§ **Exercise goal**: Only the lines from the one holding "Figure 3: Histopathological" to the end of the data should be echoed, exactly as they appear, minus the pictures.
***
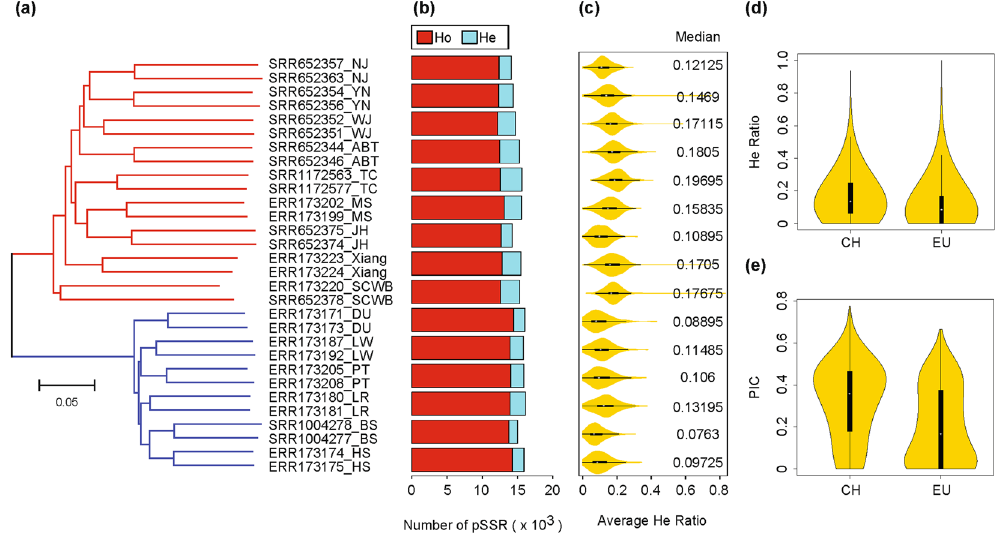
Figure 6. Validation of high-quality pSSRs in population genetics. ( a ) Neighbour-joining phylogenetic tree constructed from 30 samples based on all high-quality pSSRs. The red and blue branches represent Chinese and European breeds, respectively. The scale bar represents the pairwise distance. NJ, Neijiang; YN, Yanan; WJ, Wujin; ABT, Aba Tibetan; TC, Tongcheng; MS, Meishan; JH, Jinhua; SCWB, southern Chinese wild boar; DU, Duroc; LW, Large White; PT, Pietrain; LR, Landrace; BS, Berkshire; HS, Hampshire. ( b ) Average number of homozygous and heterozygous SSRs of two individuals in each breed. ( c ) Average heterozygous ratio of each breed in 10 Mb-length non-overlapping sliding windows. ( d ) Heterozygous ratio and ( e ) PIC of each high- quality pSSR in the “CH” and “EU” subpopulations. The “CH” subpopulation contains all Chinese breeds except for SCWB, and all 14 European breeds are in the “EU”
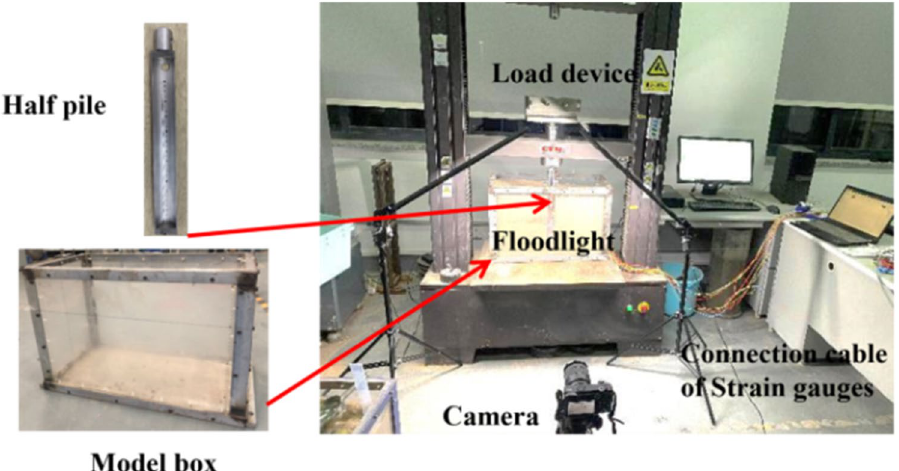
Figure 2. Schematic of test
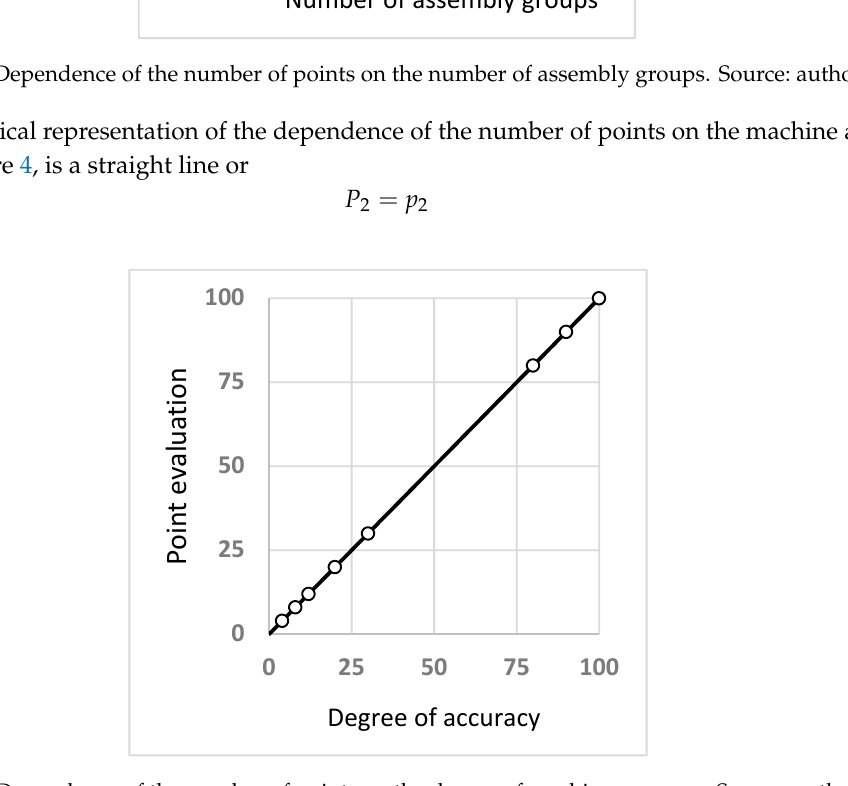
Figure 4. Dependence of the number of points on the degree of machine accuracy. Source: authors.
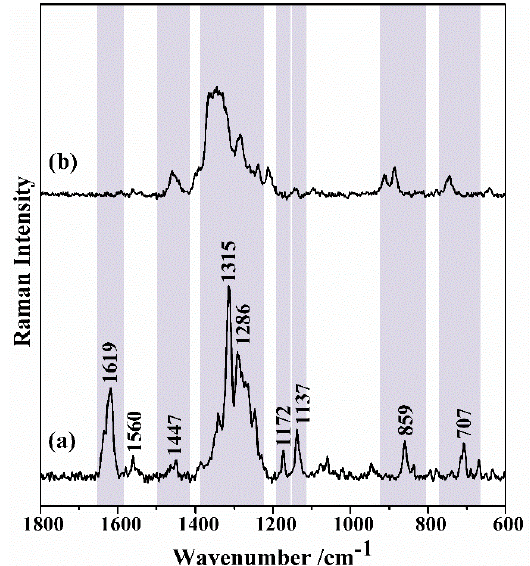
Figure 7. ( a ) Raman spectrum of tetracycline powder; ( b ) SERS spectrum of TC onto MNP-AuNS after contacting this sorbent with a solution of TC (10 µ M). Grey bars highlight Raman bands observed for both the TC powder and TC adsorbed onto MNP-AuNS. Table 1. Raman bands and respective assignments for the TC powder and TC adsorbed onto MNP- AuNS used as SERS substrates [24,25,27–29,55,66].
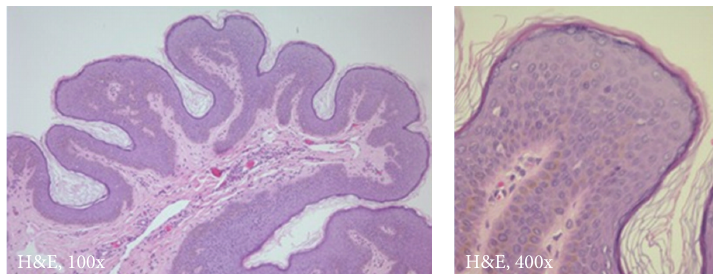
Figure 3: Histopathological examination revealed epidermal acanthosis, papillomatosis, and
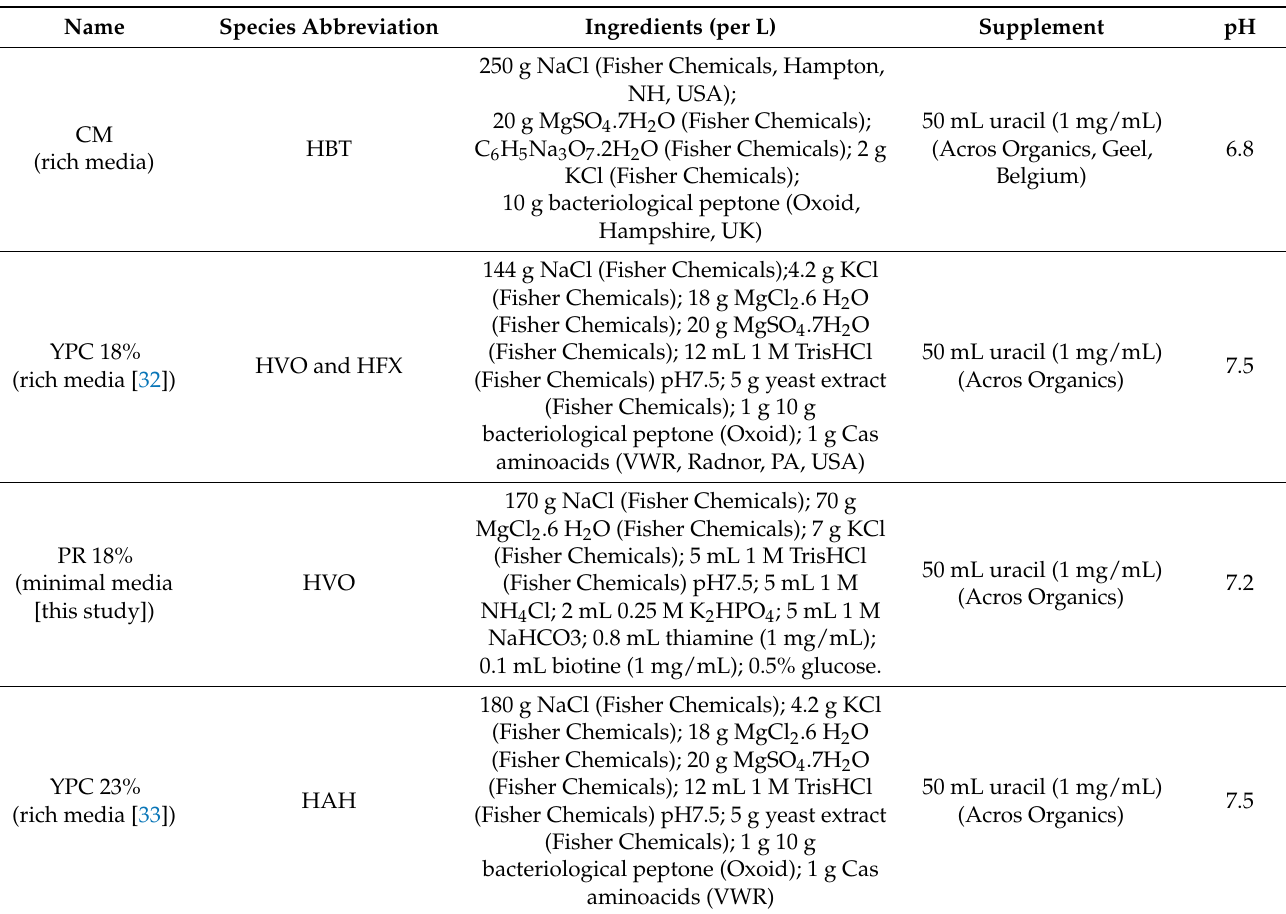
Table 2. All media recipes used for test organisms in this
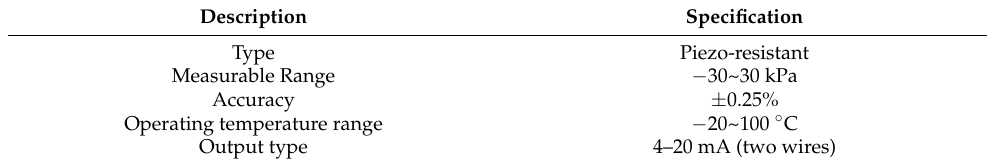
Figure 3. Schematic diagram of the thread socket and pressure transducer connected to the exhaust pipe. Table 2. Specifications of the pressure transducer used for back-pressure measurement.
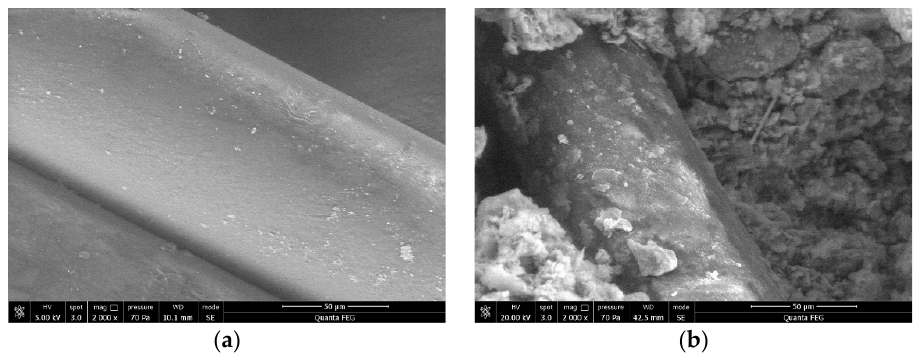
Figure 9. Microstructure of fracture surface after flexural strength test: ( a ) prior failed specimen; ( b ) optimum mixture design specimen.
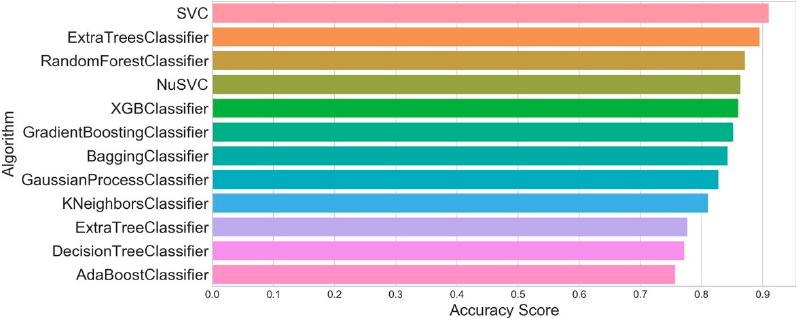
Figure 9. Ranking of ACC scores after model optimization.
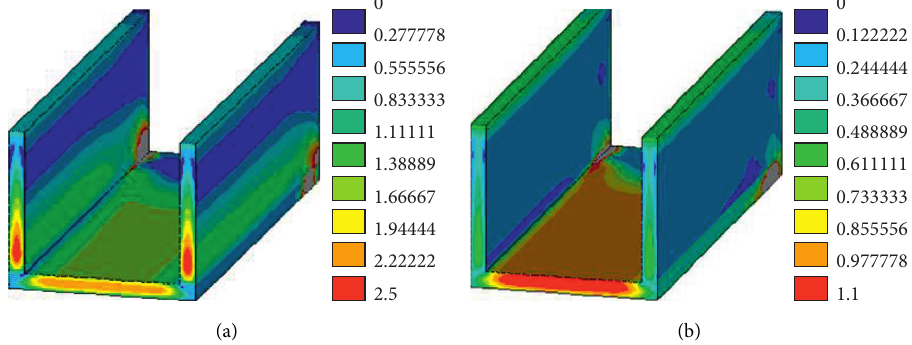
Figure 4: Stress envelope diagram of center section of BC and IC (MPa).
***
§ **Solution to the exercise**:
Figure 3: Histopathological examination revealed epidermal acanthosis, papillomatosis, and
Table 2. All media recipes used for test organisms in this
Figure 3. Schematic diagram of the thread socket and pressure transducer connected to the exhaust pipe. Table 2. Specifications of the pressure transducer used for back-pressure measurement.
Figure 9. Microstructure of fracture surface after flexural strength test: ( a ) prior failed specimen; ( b ) optimum mixture design specimen.
Figure 9. Ranking of ACC scores after model optimization.
Figure 4: Stress envelope diagram of center section of BC and IC (MPa).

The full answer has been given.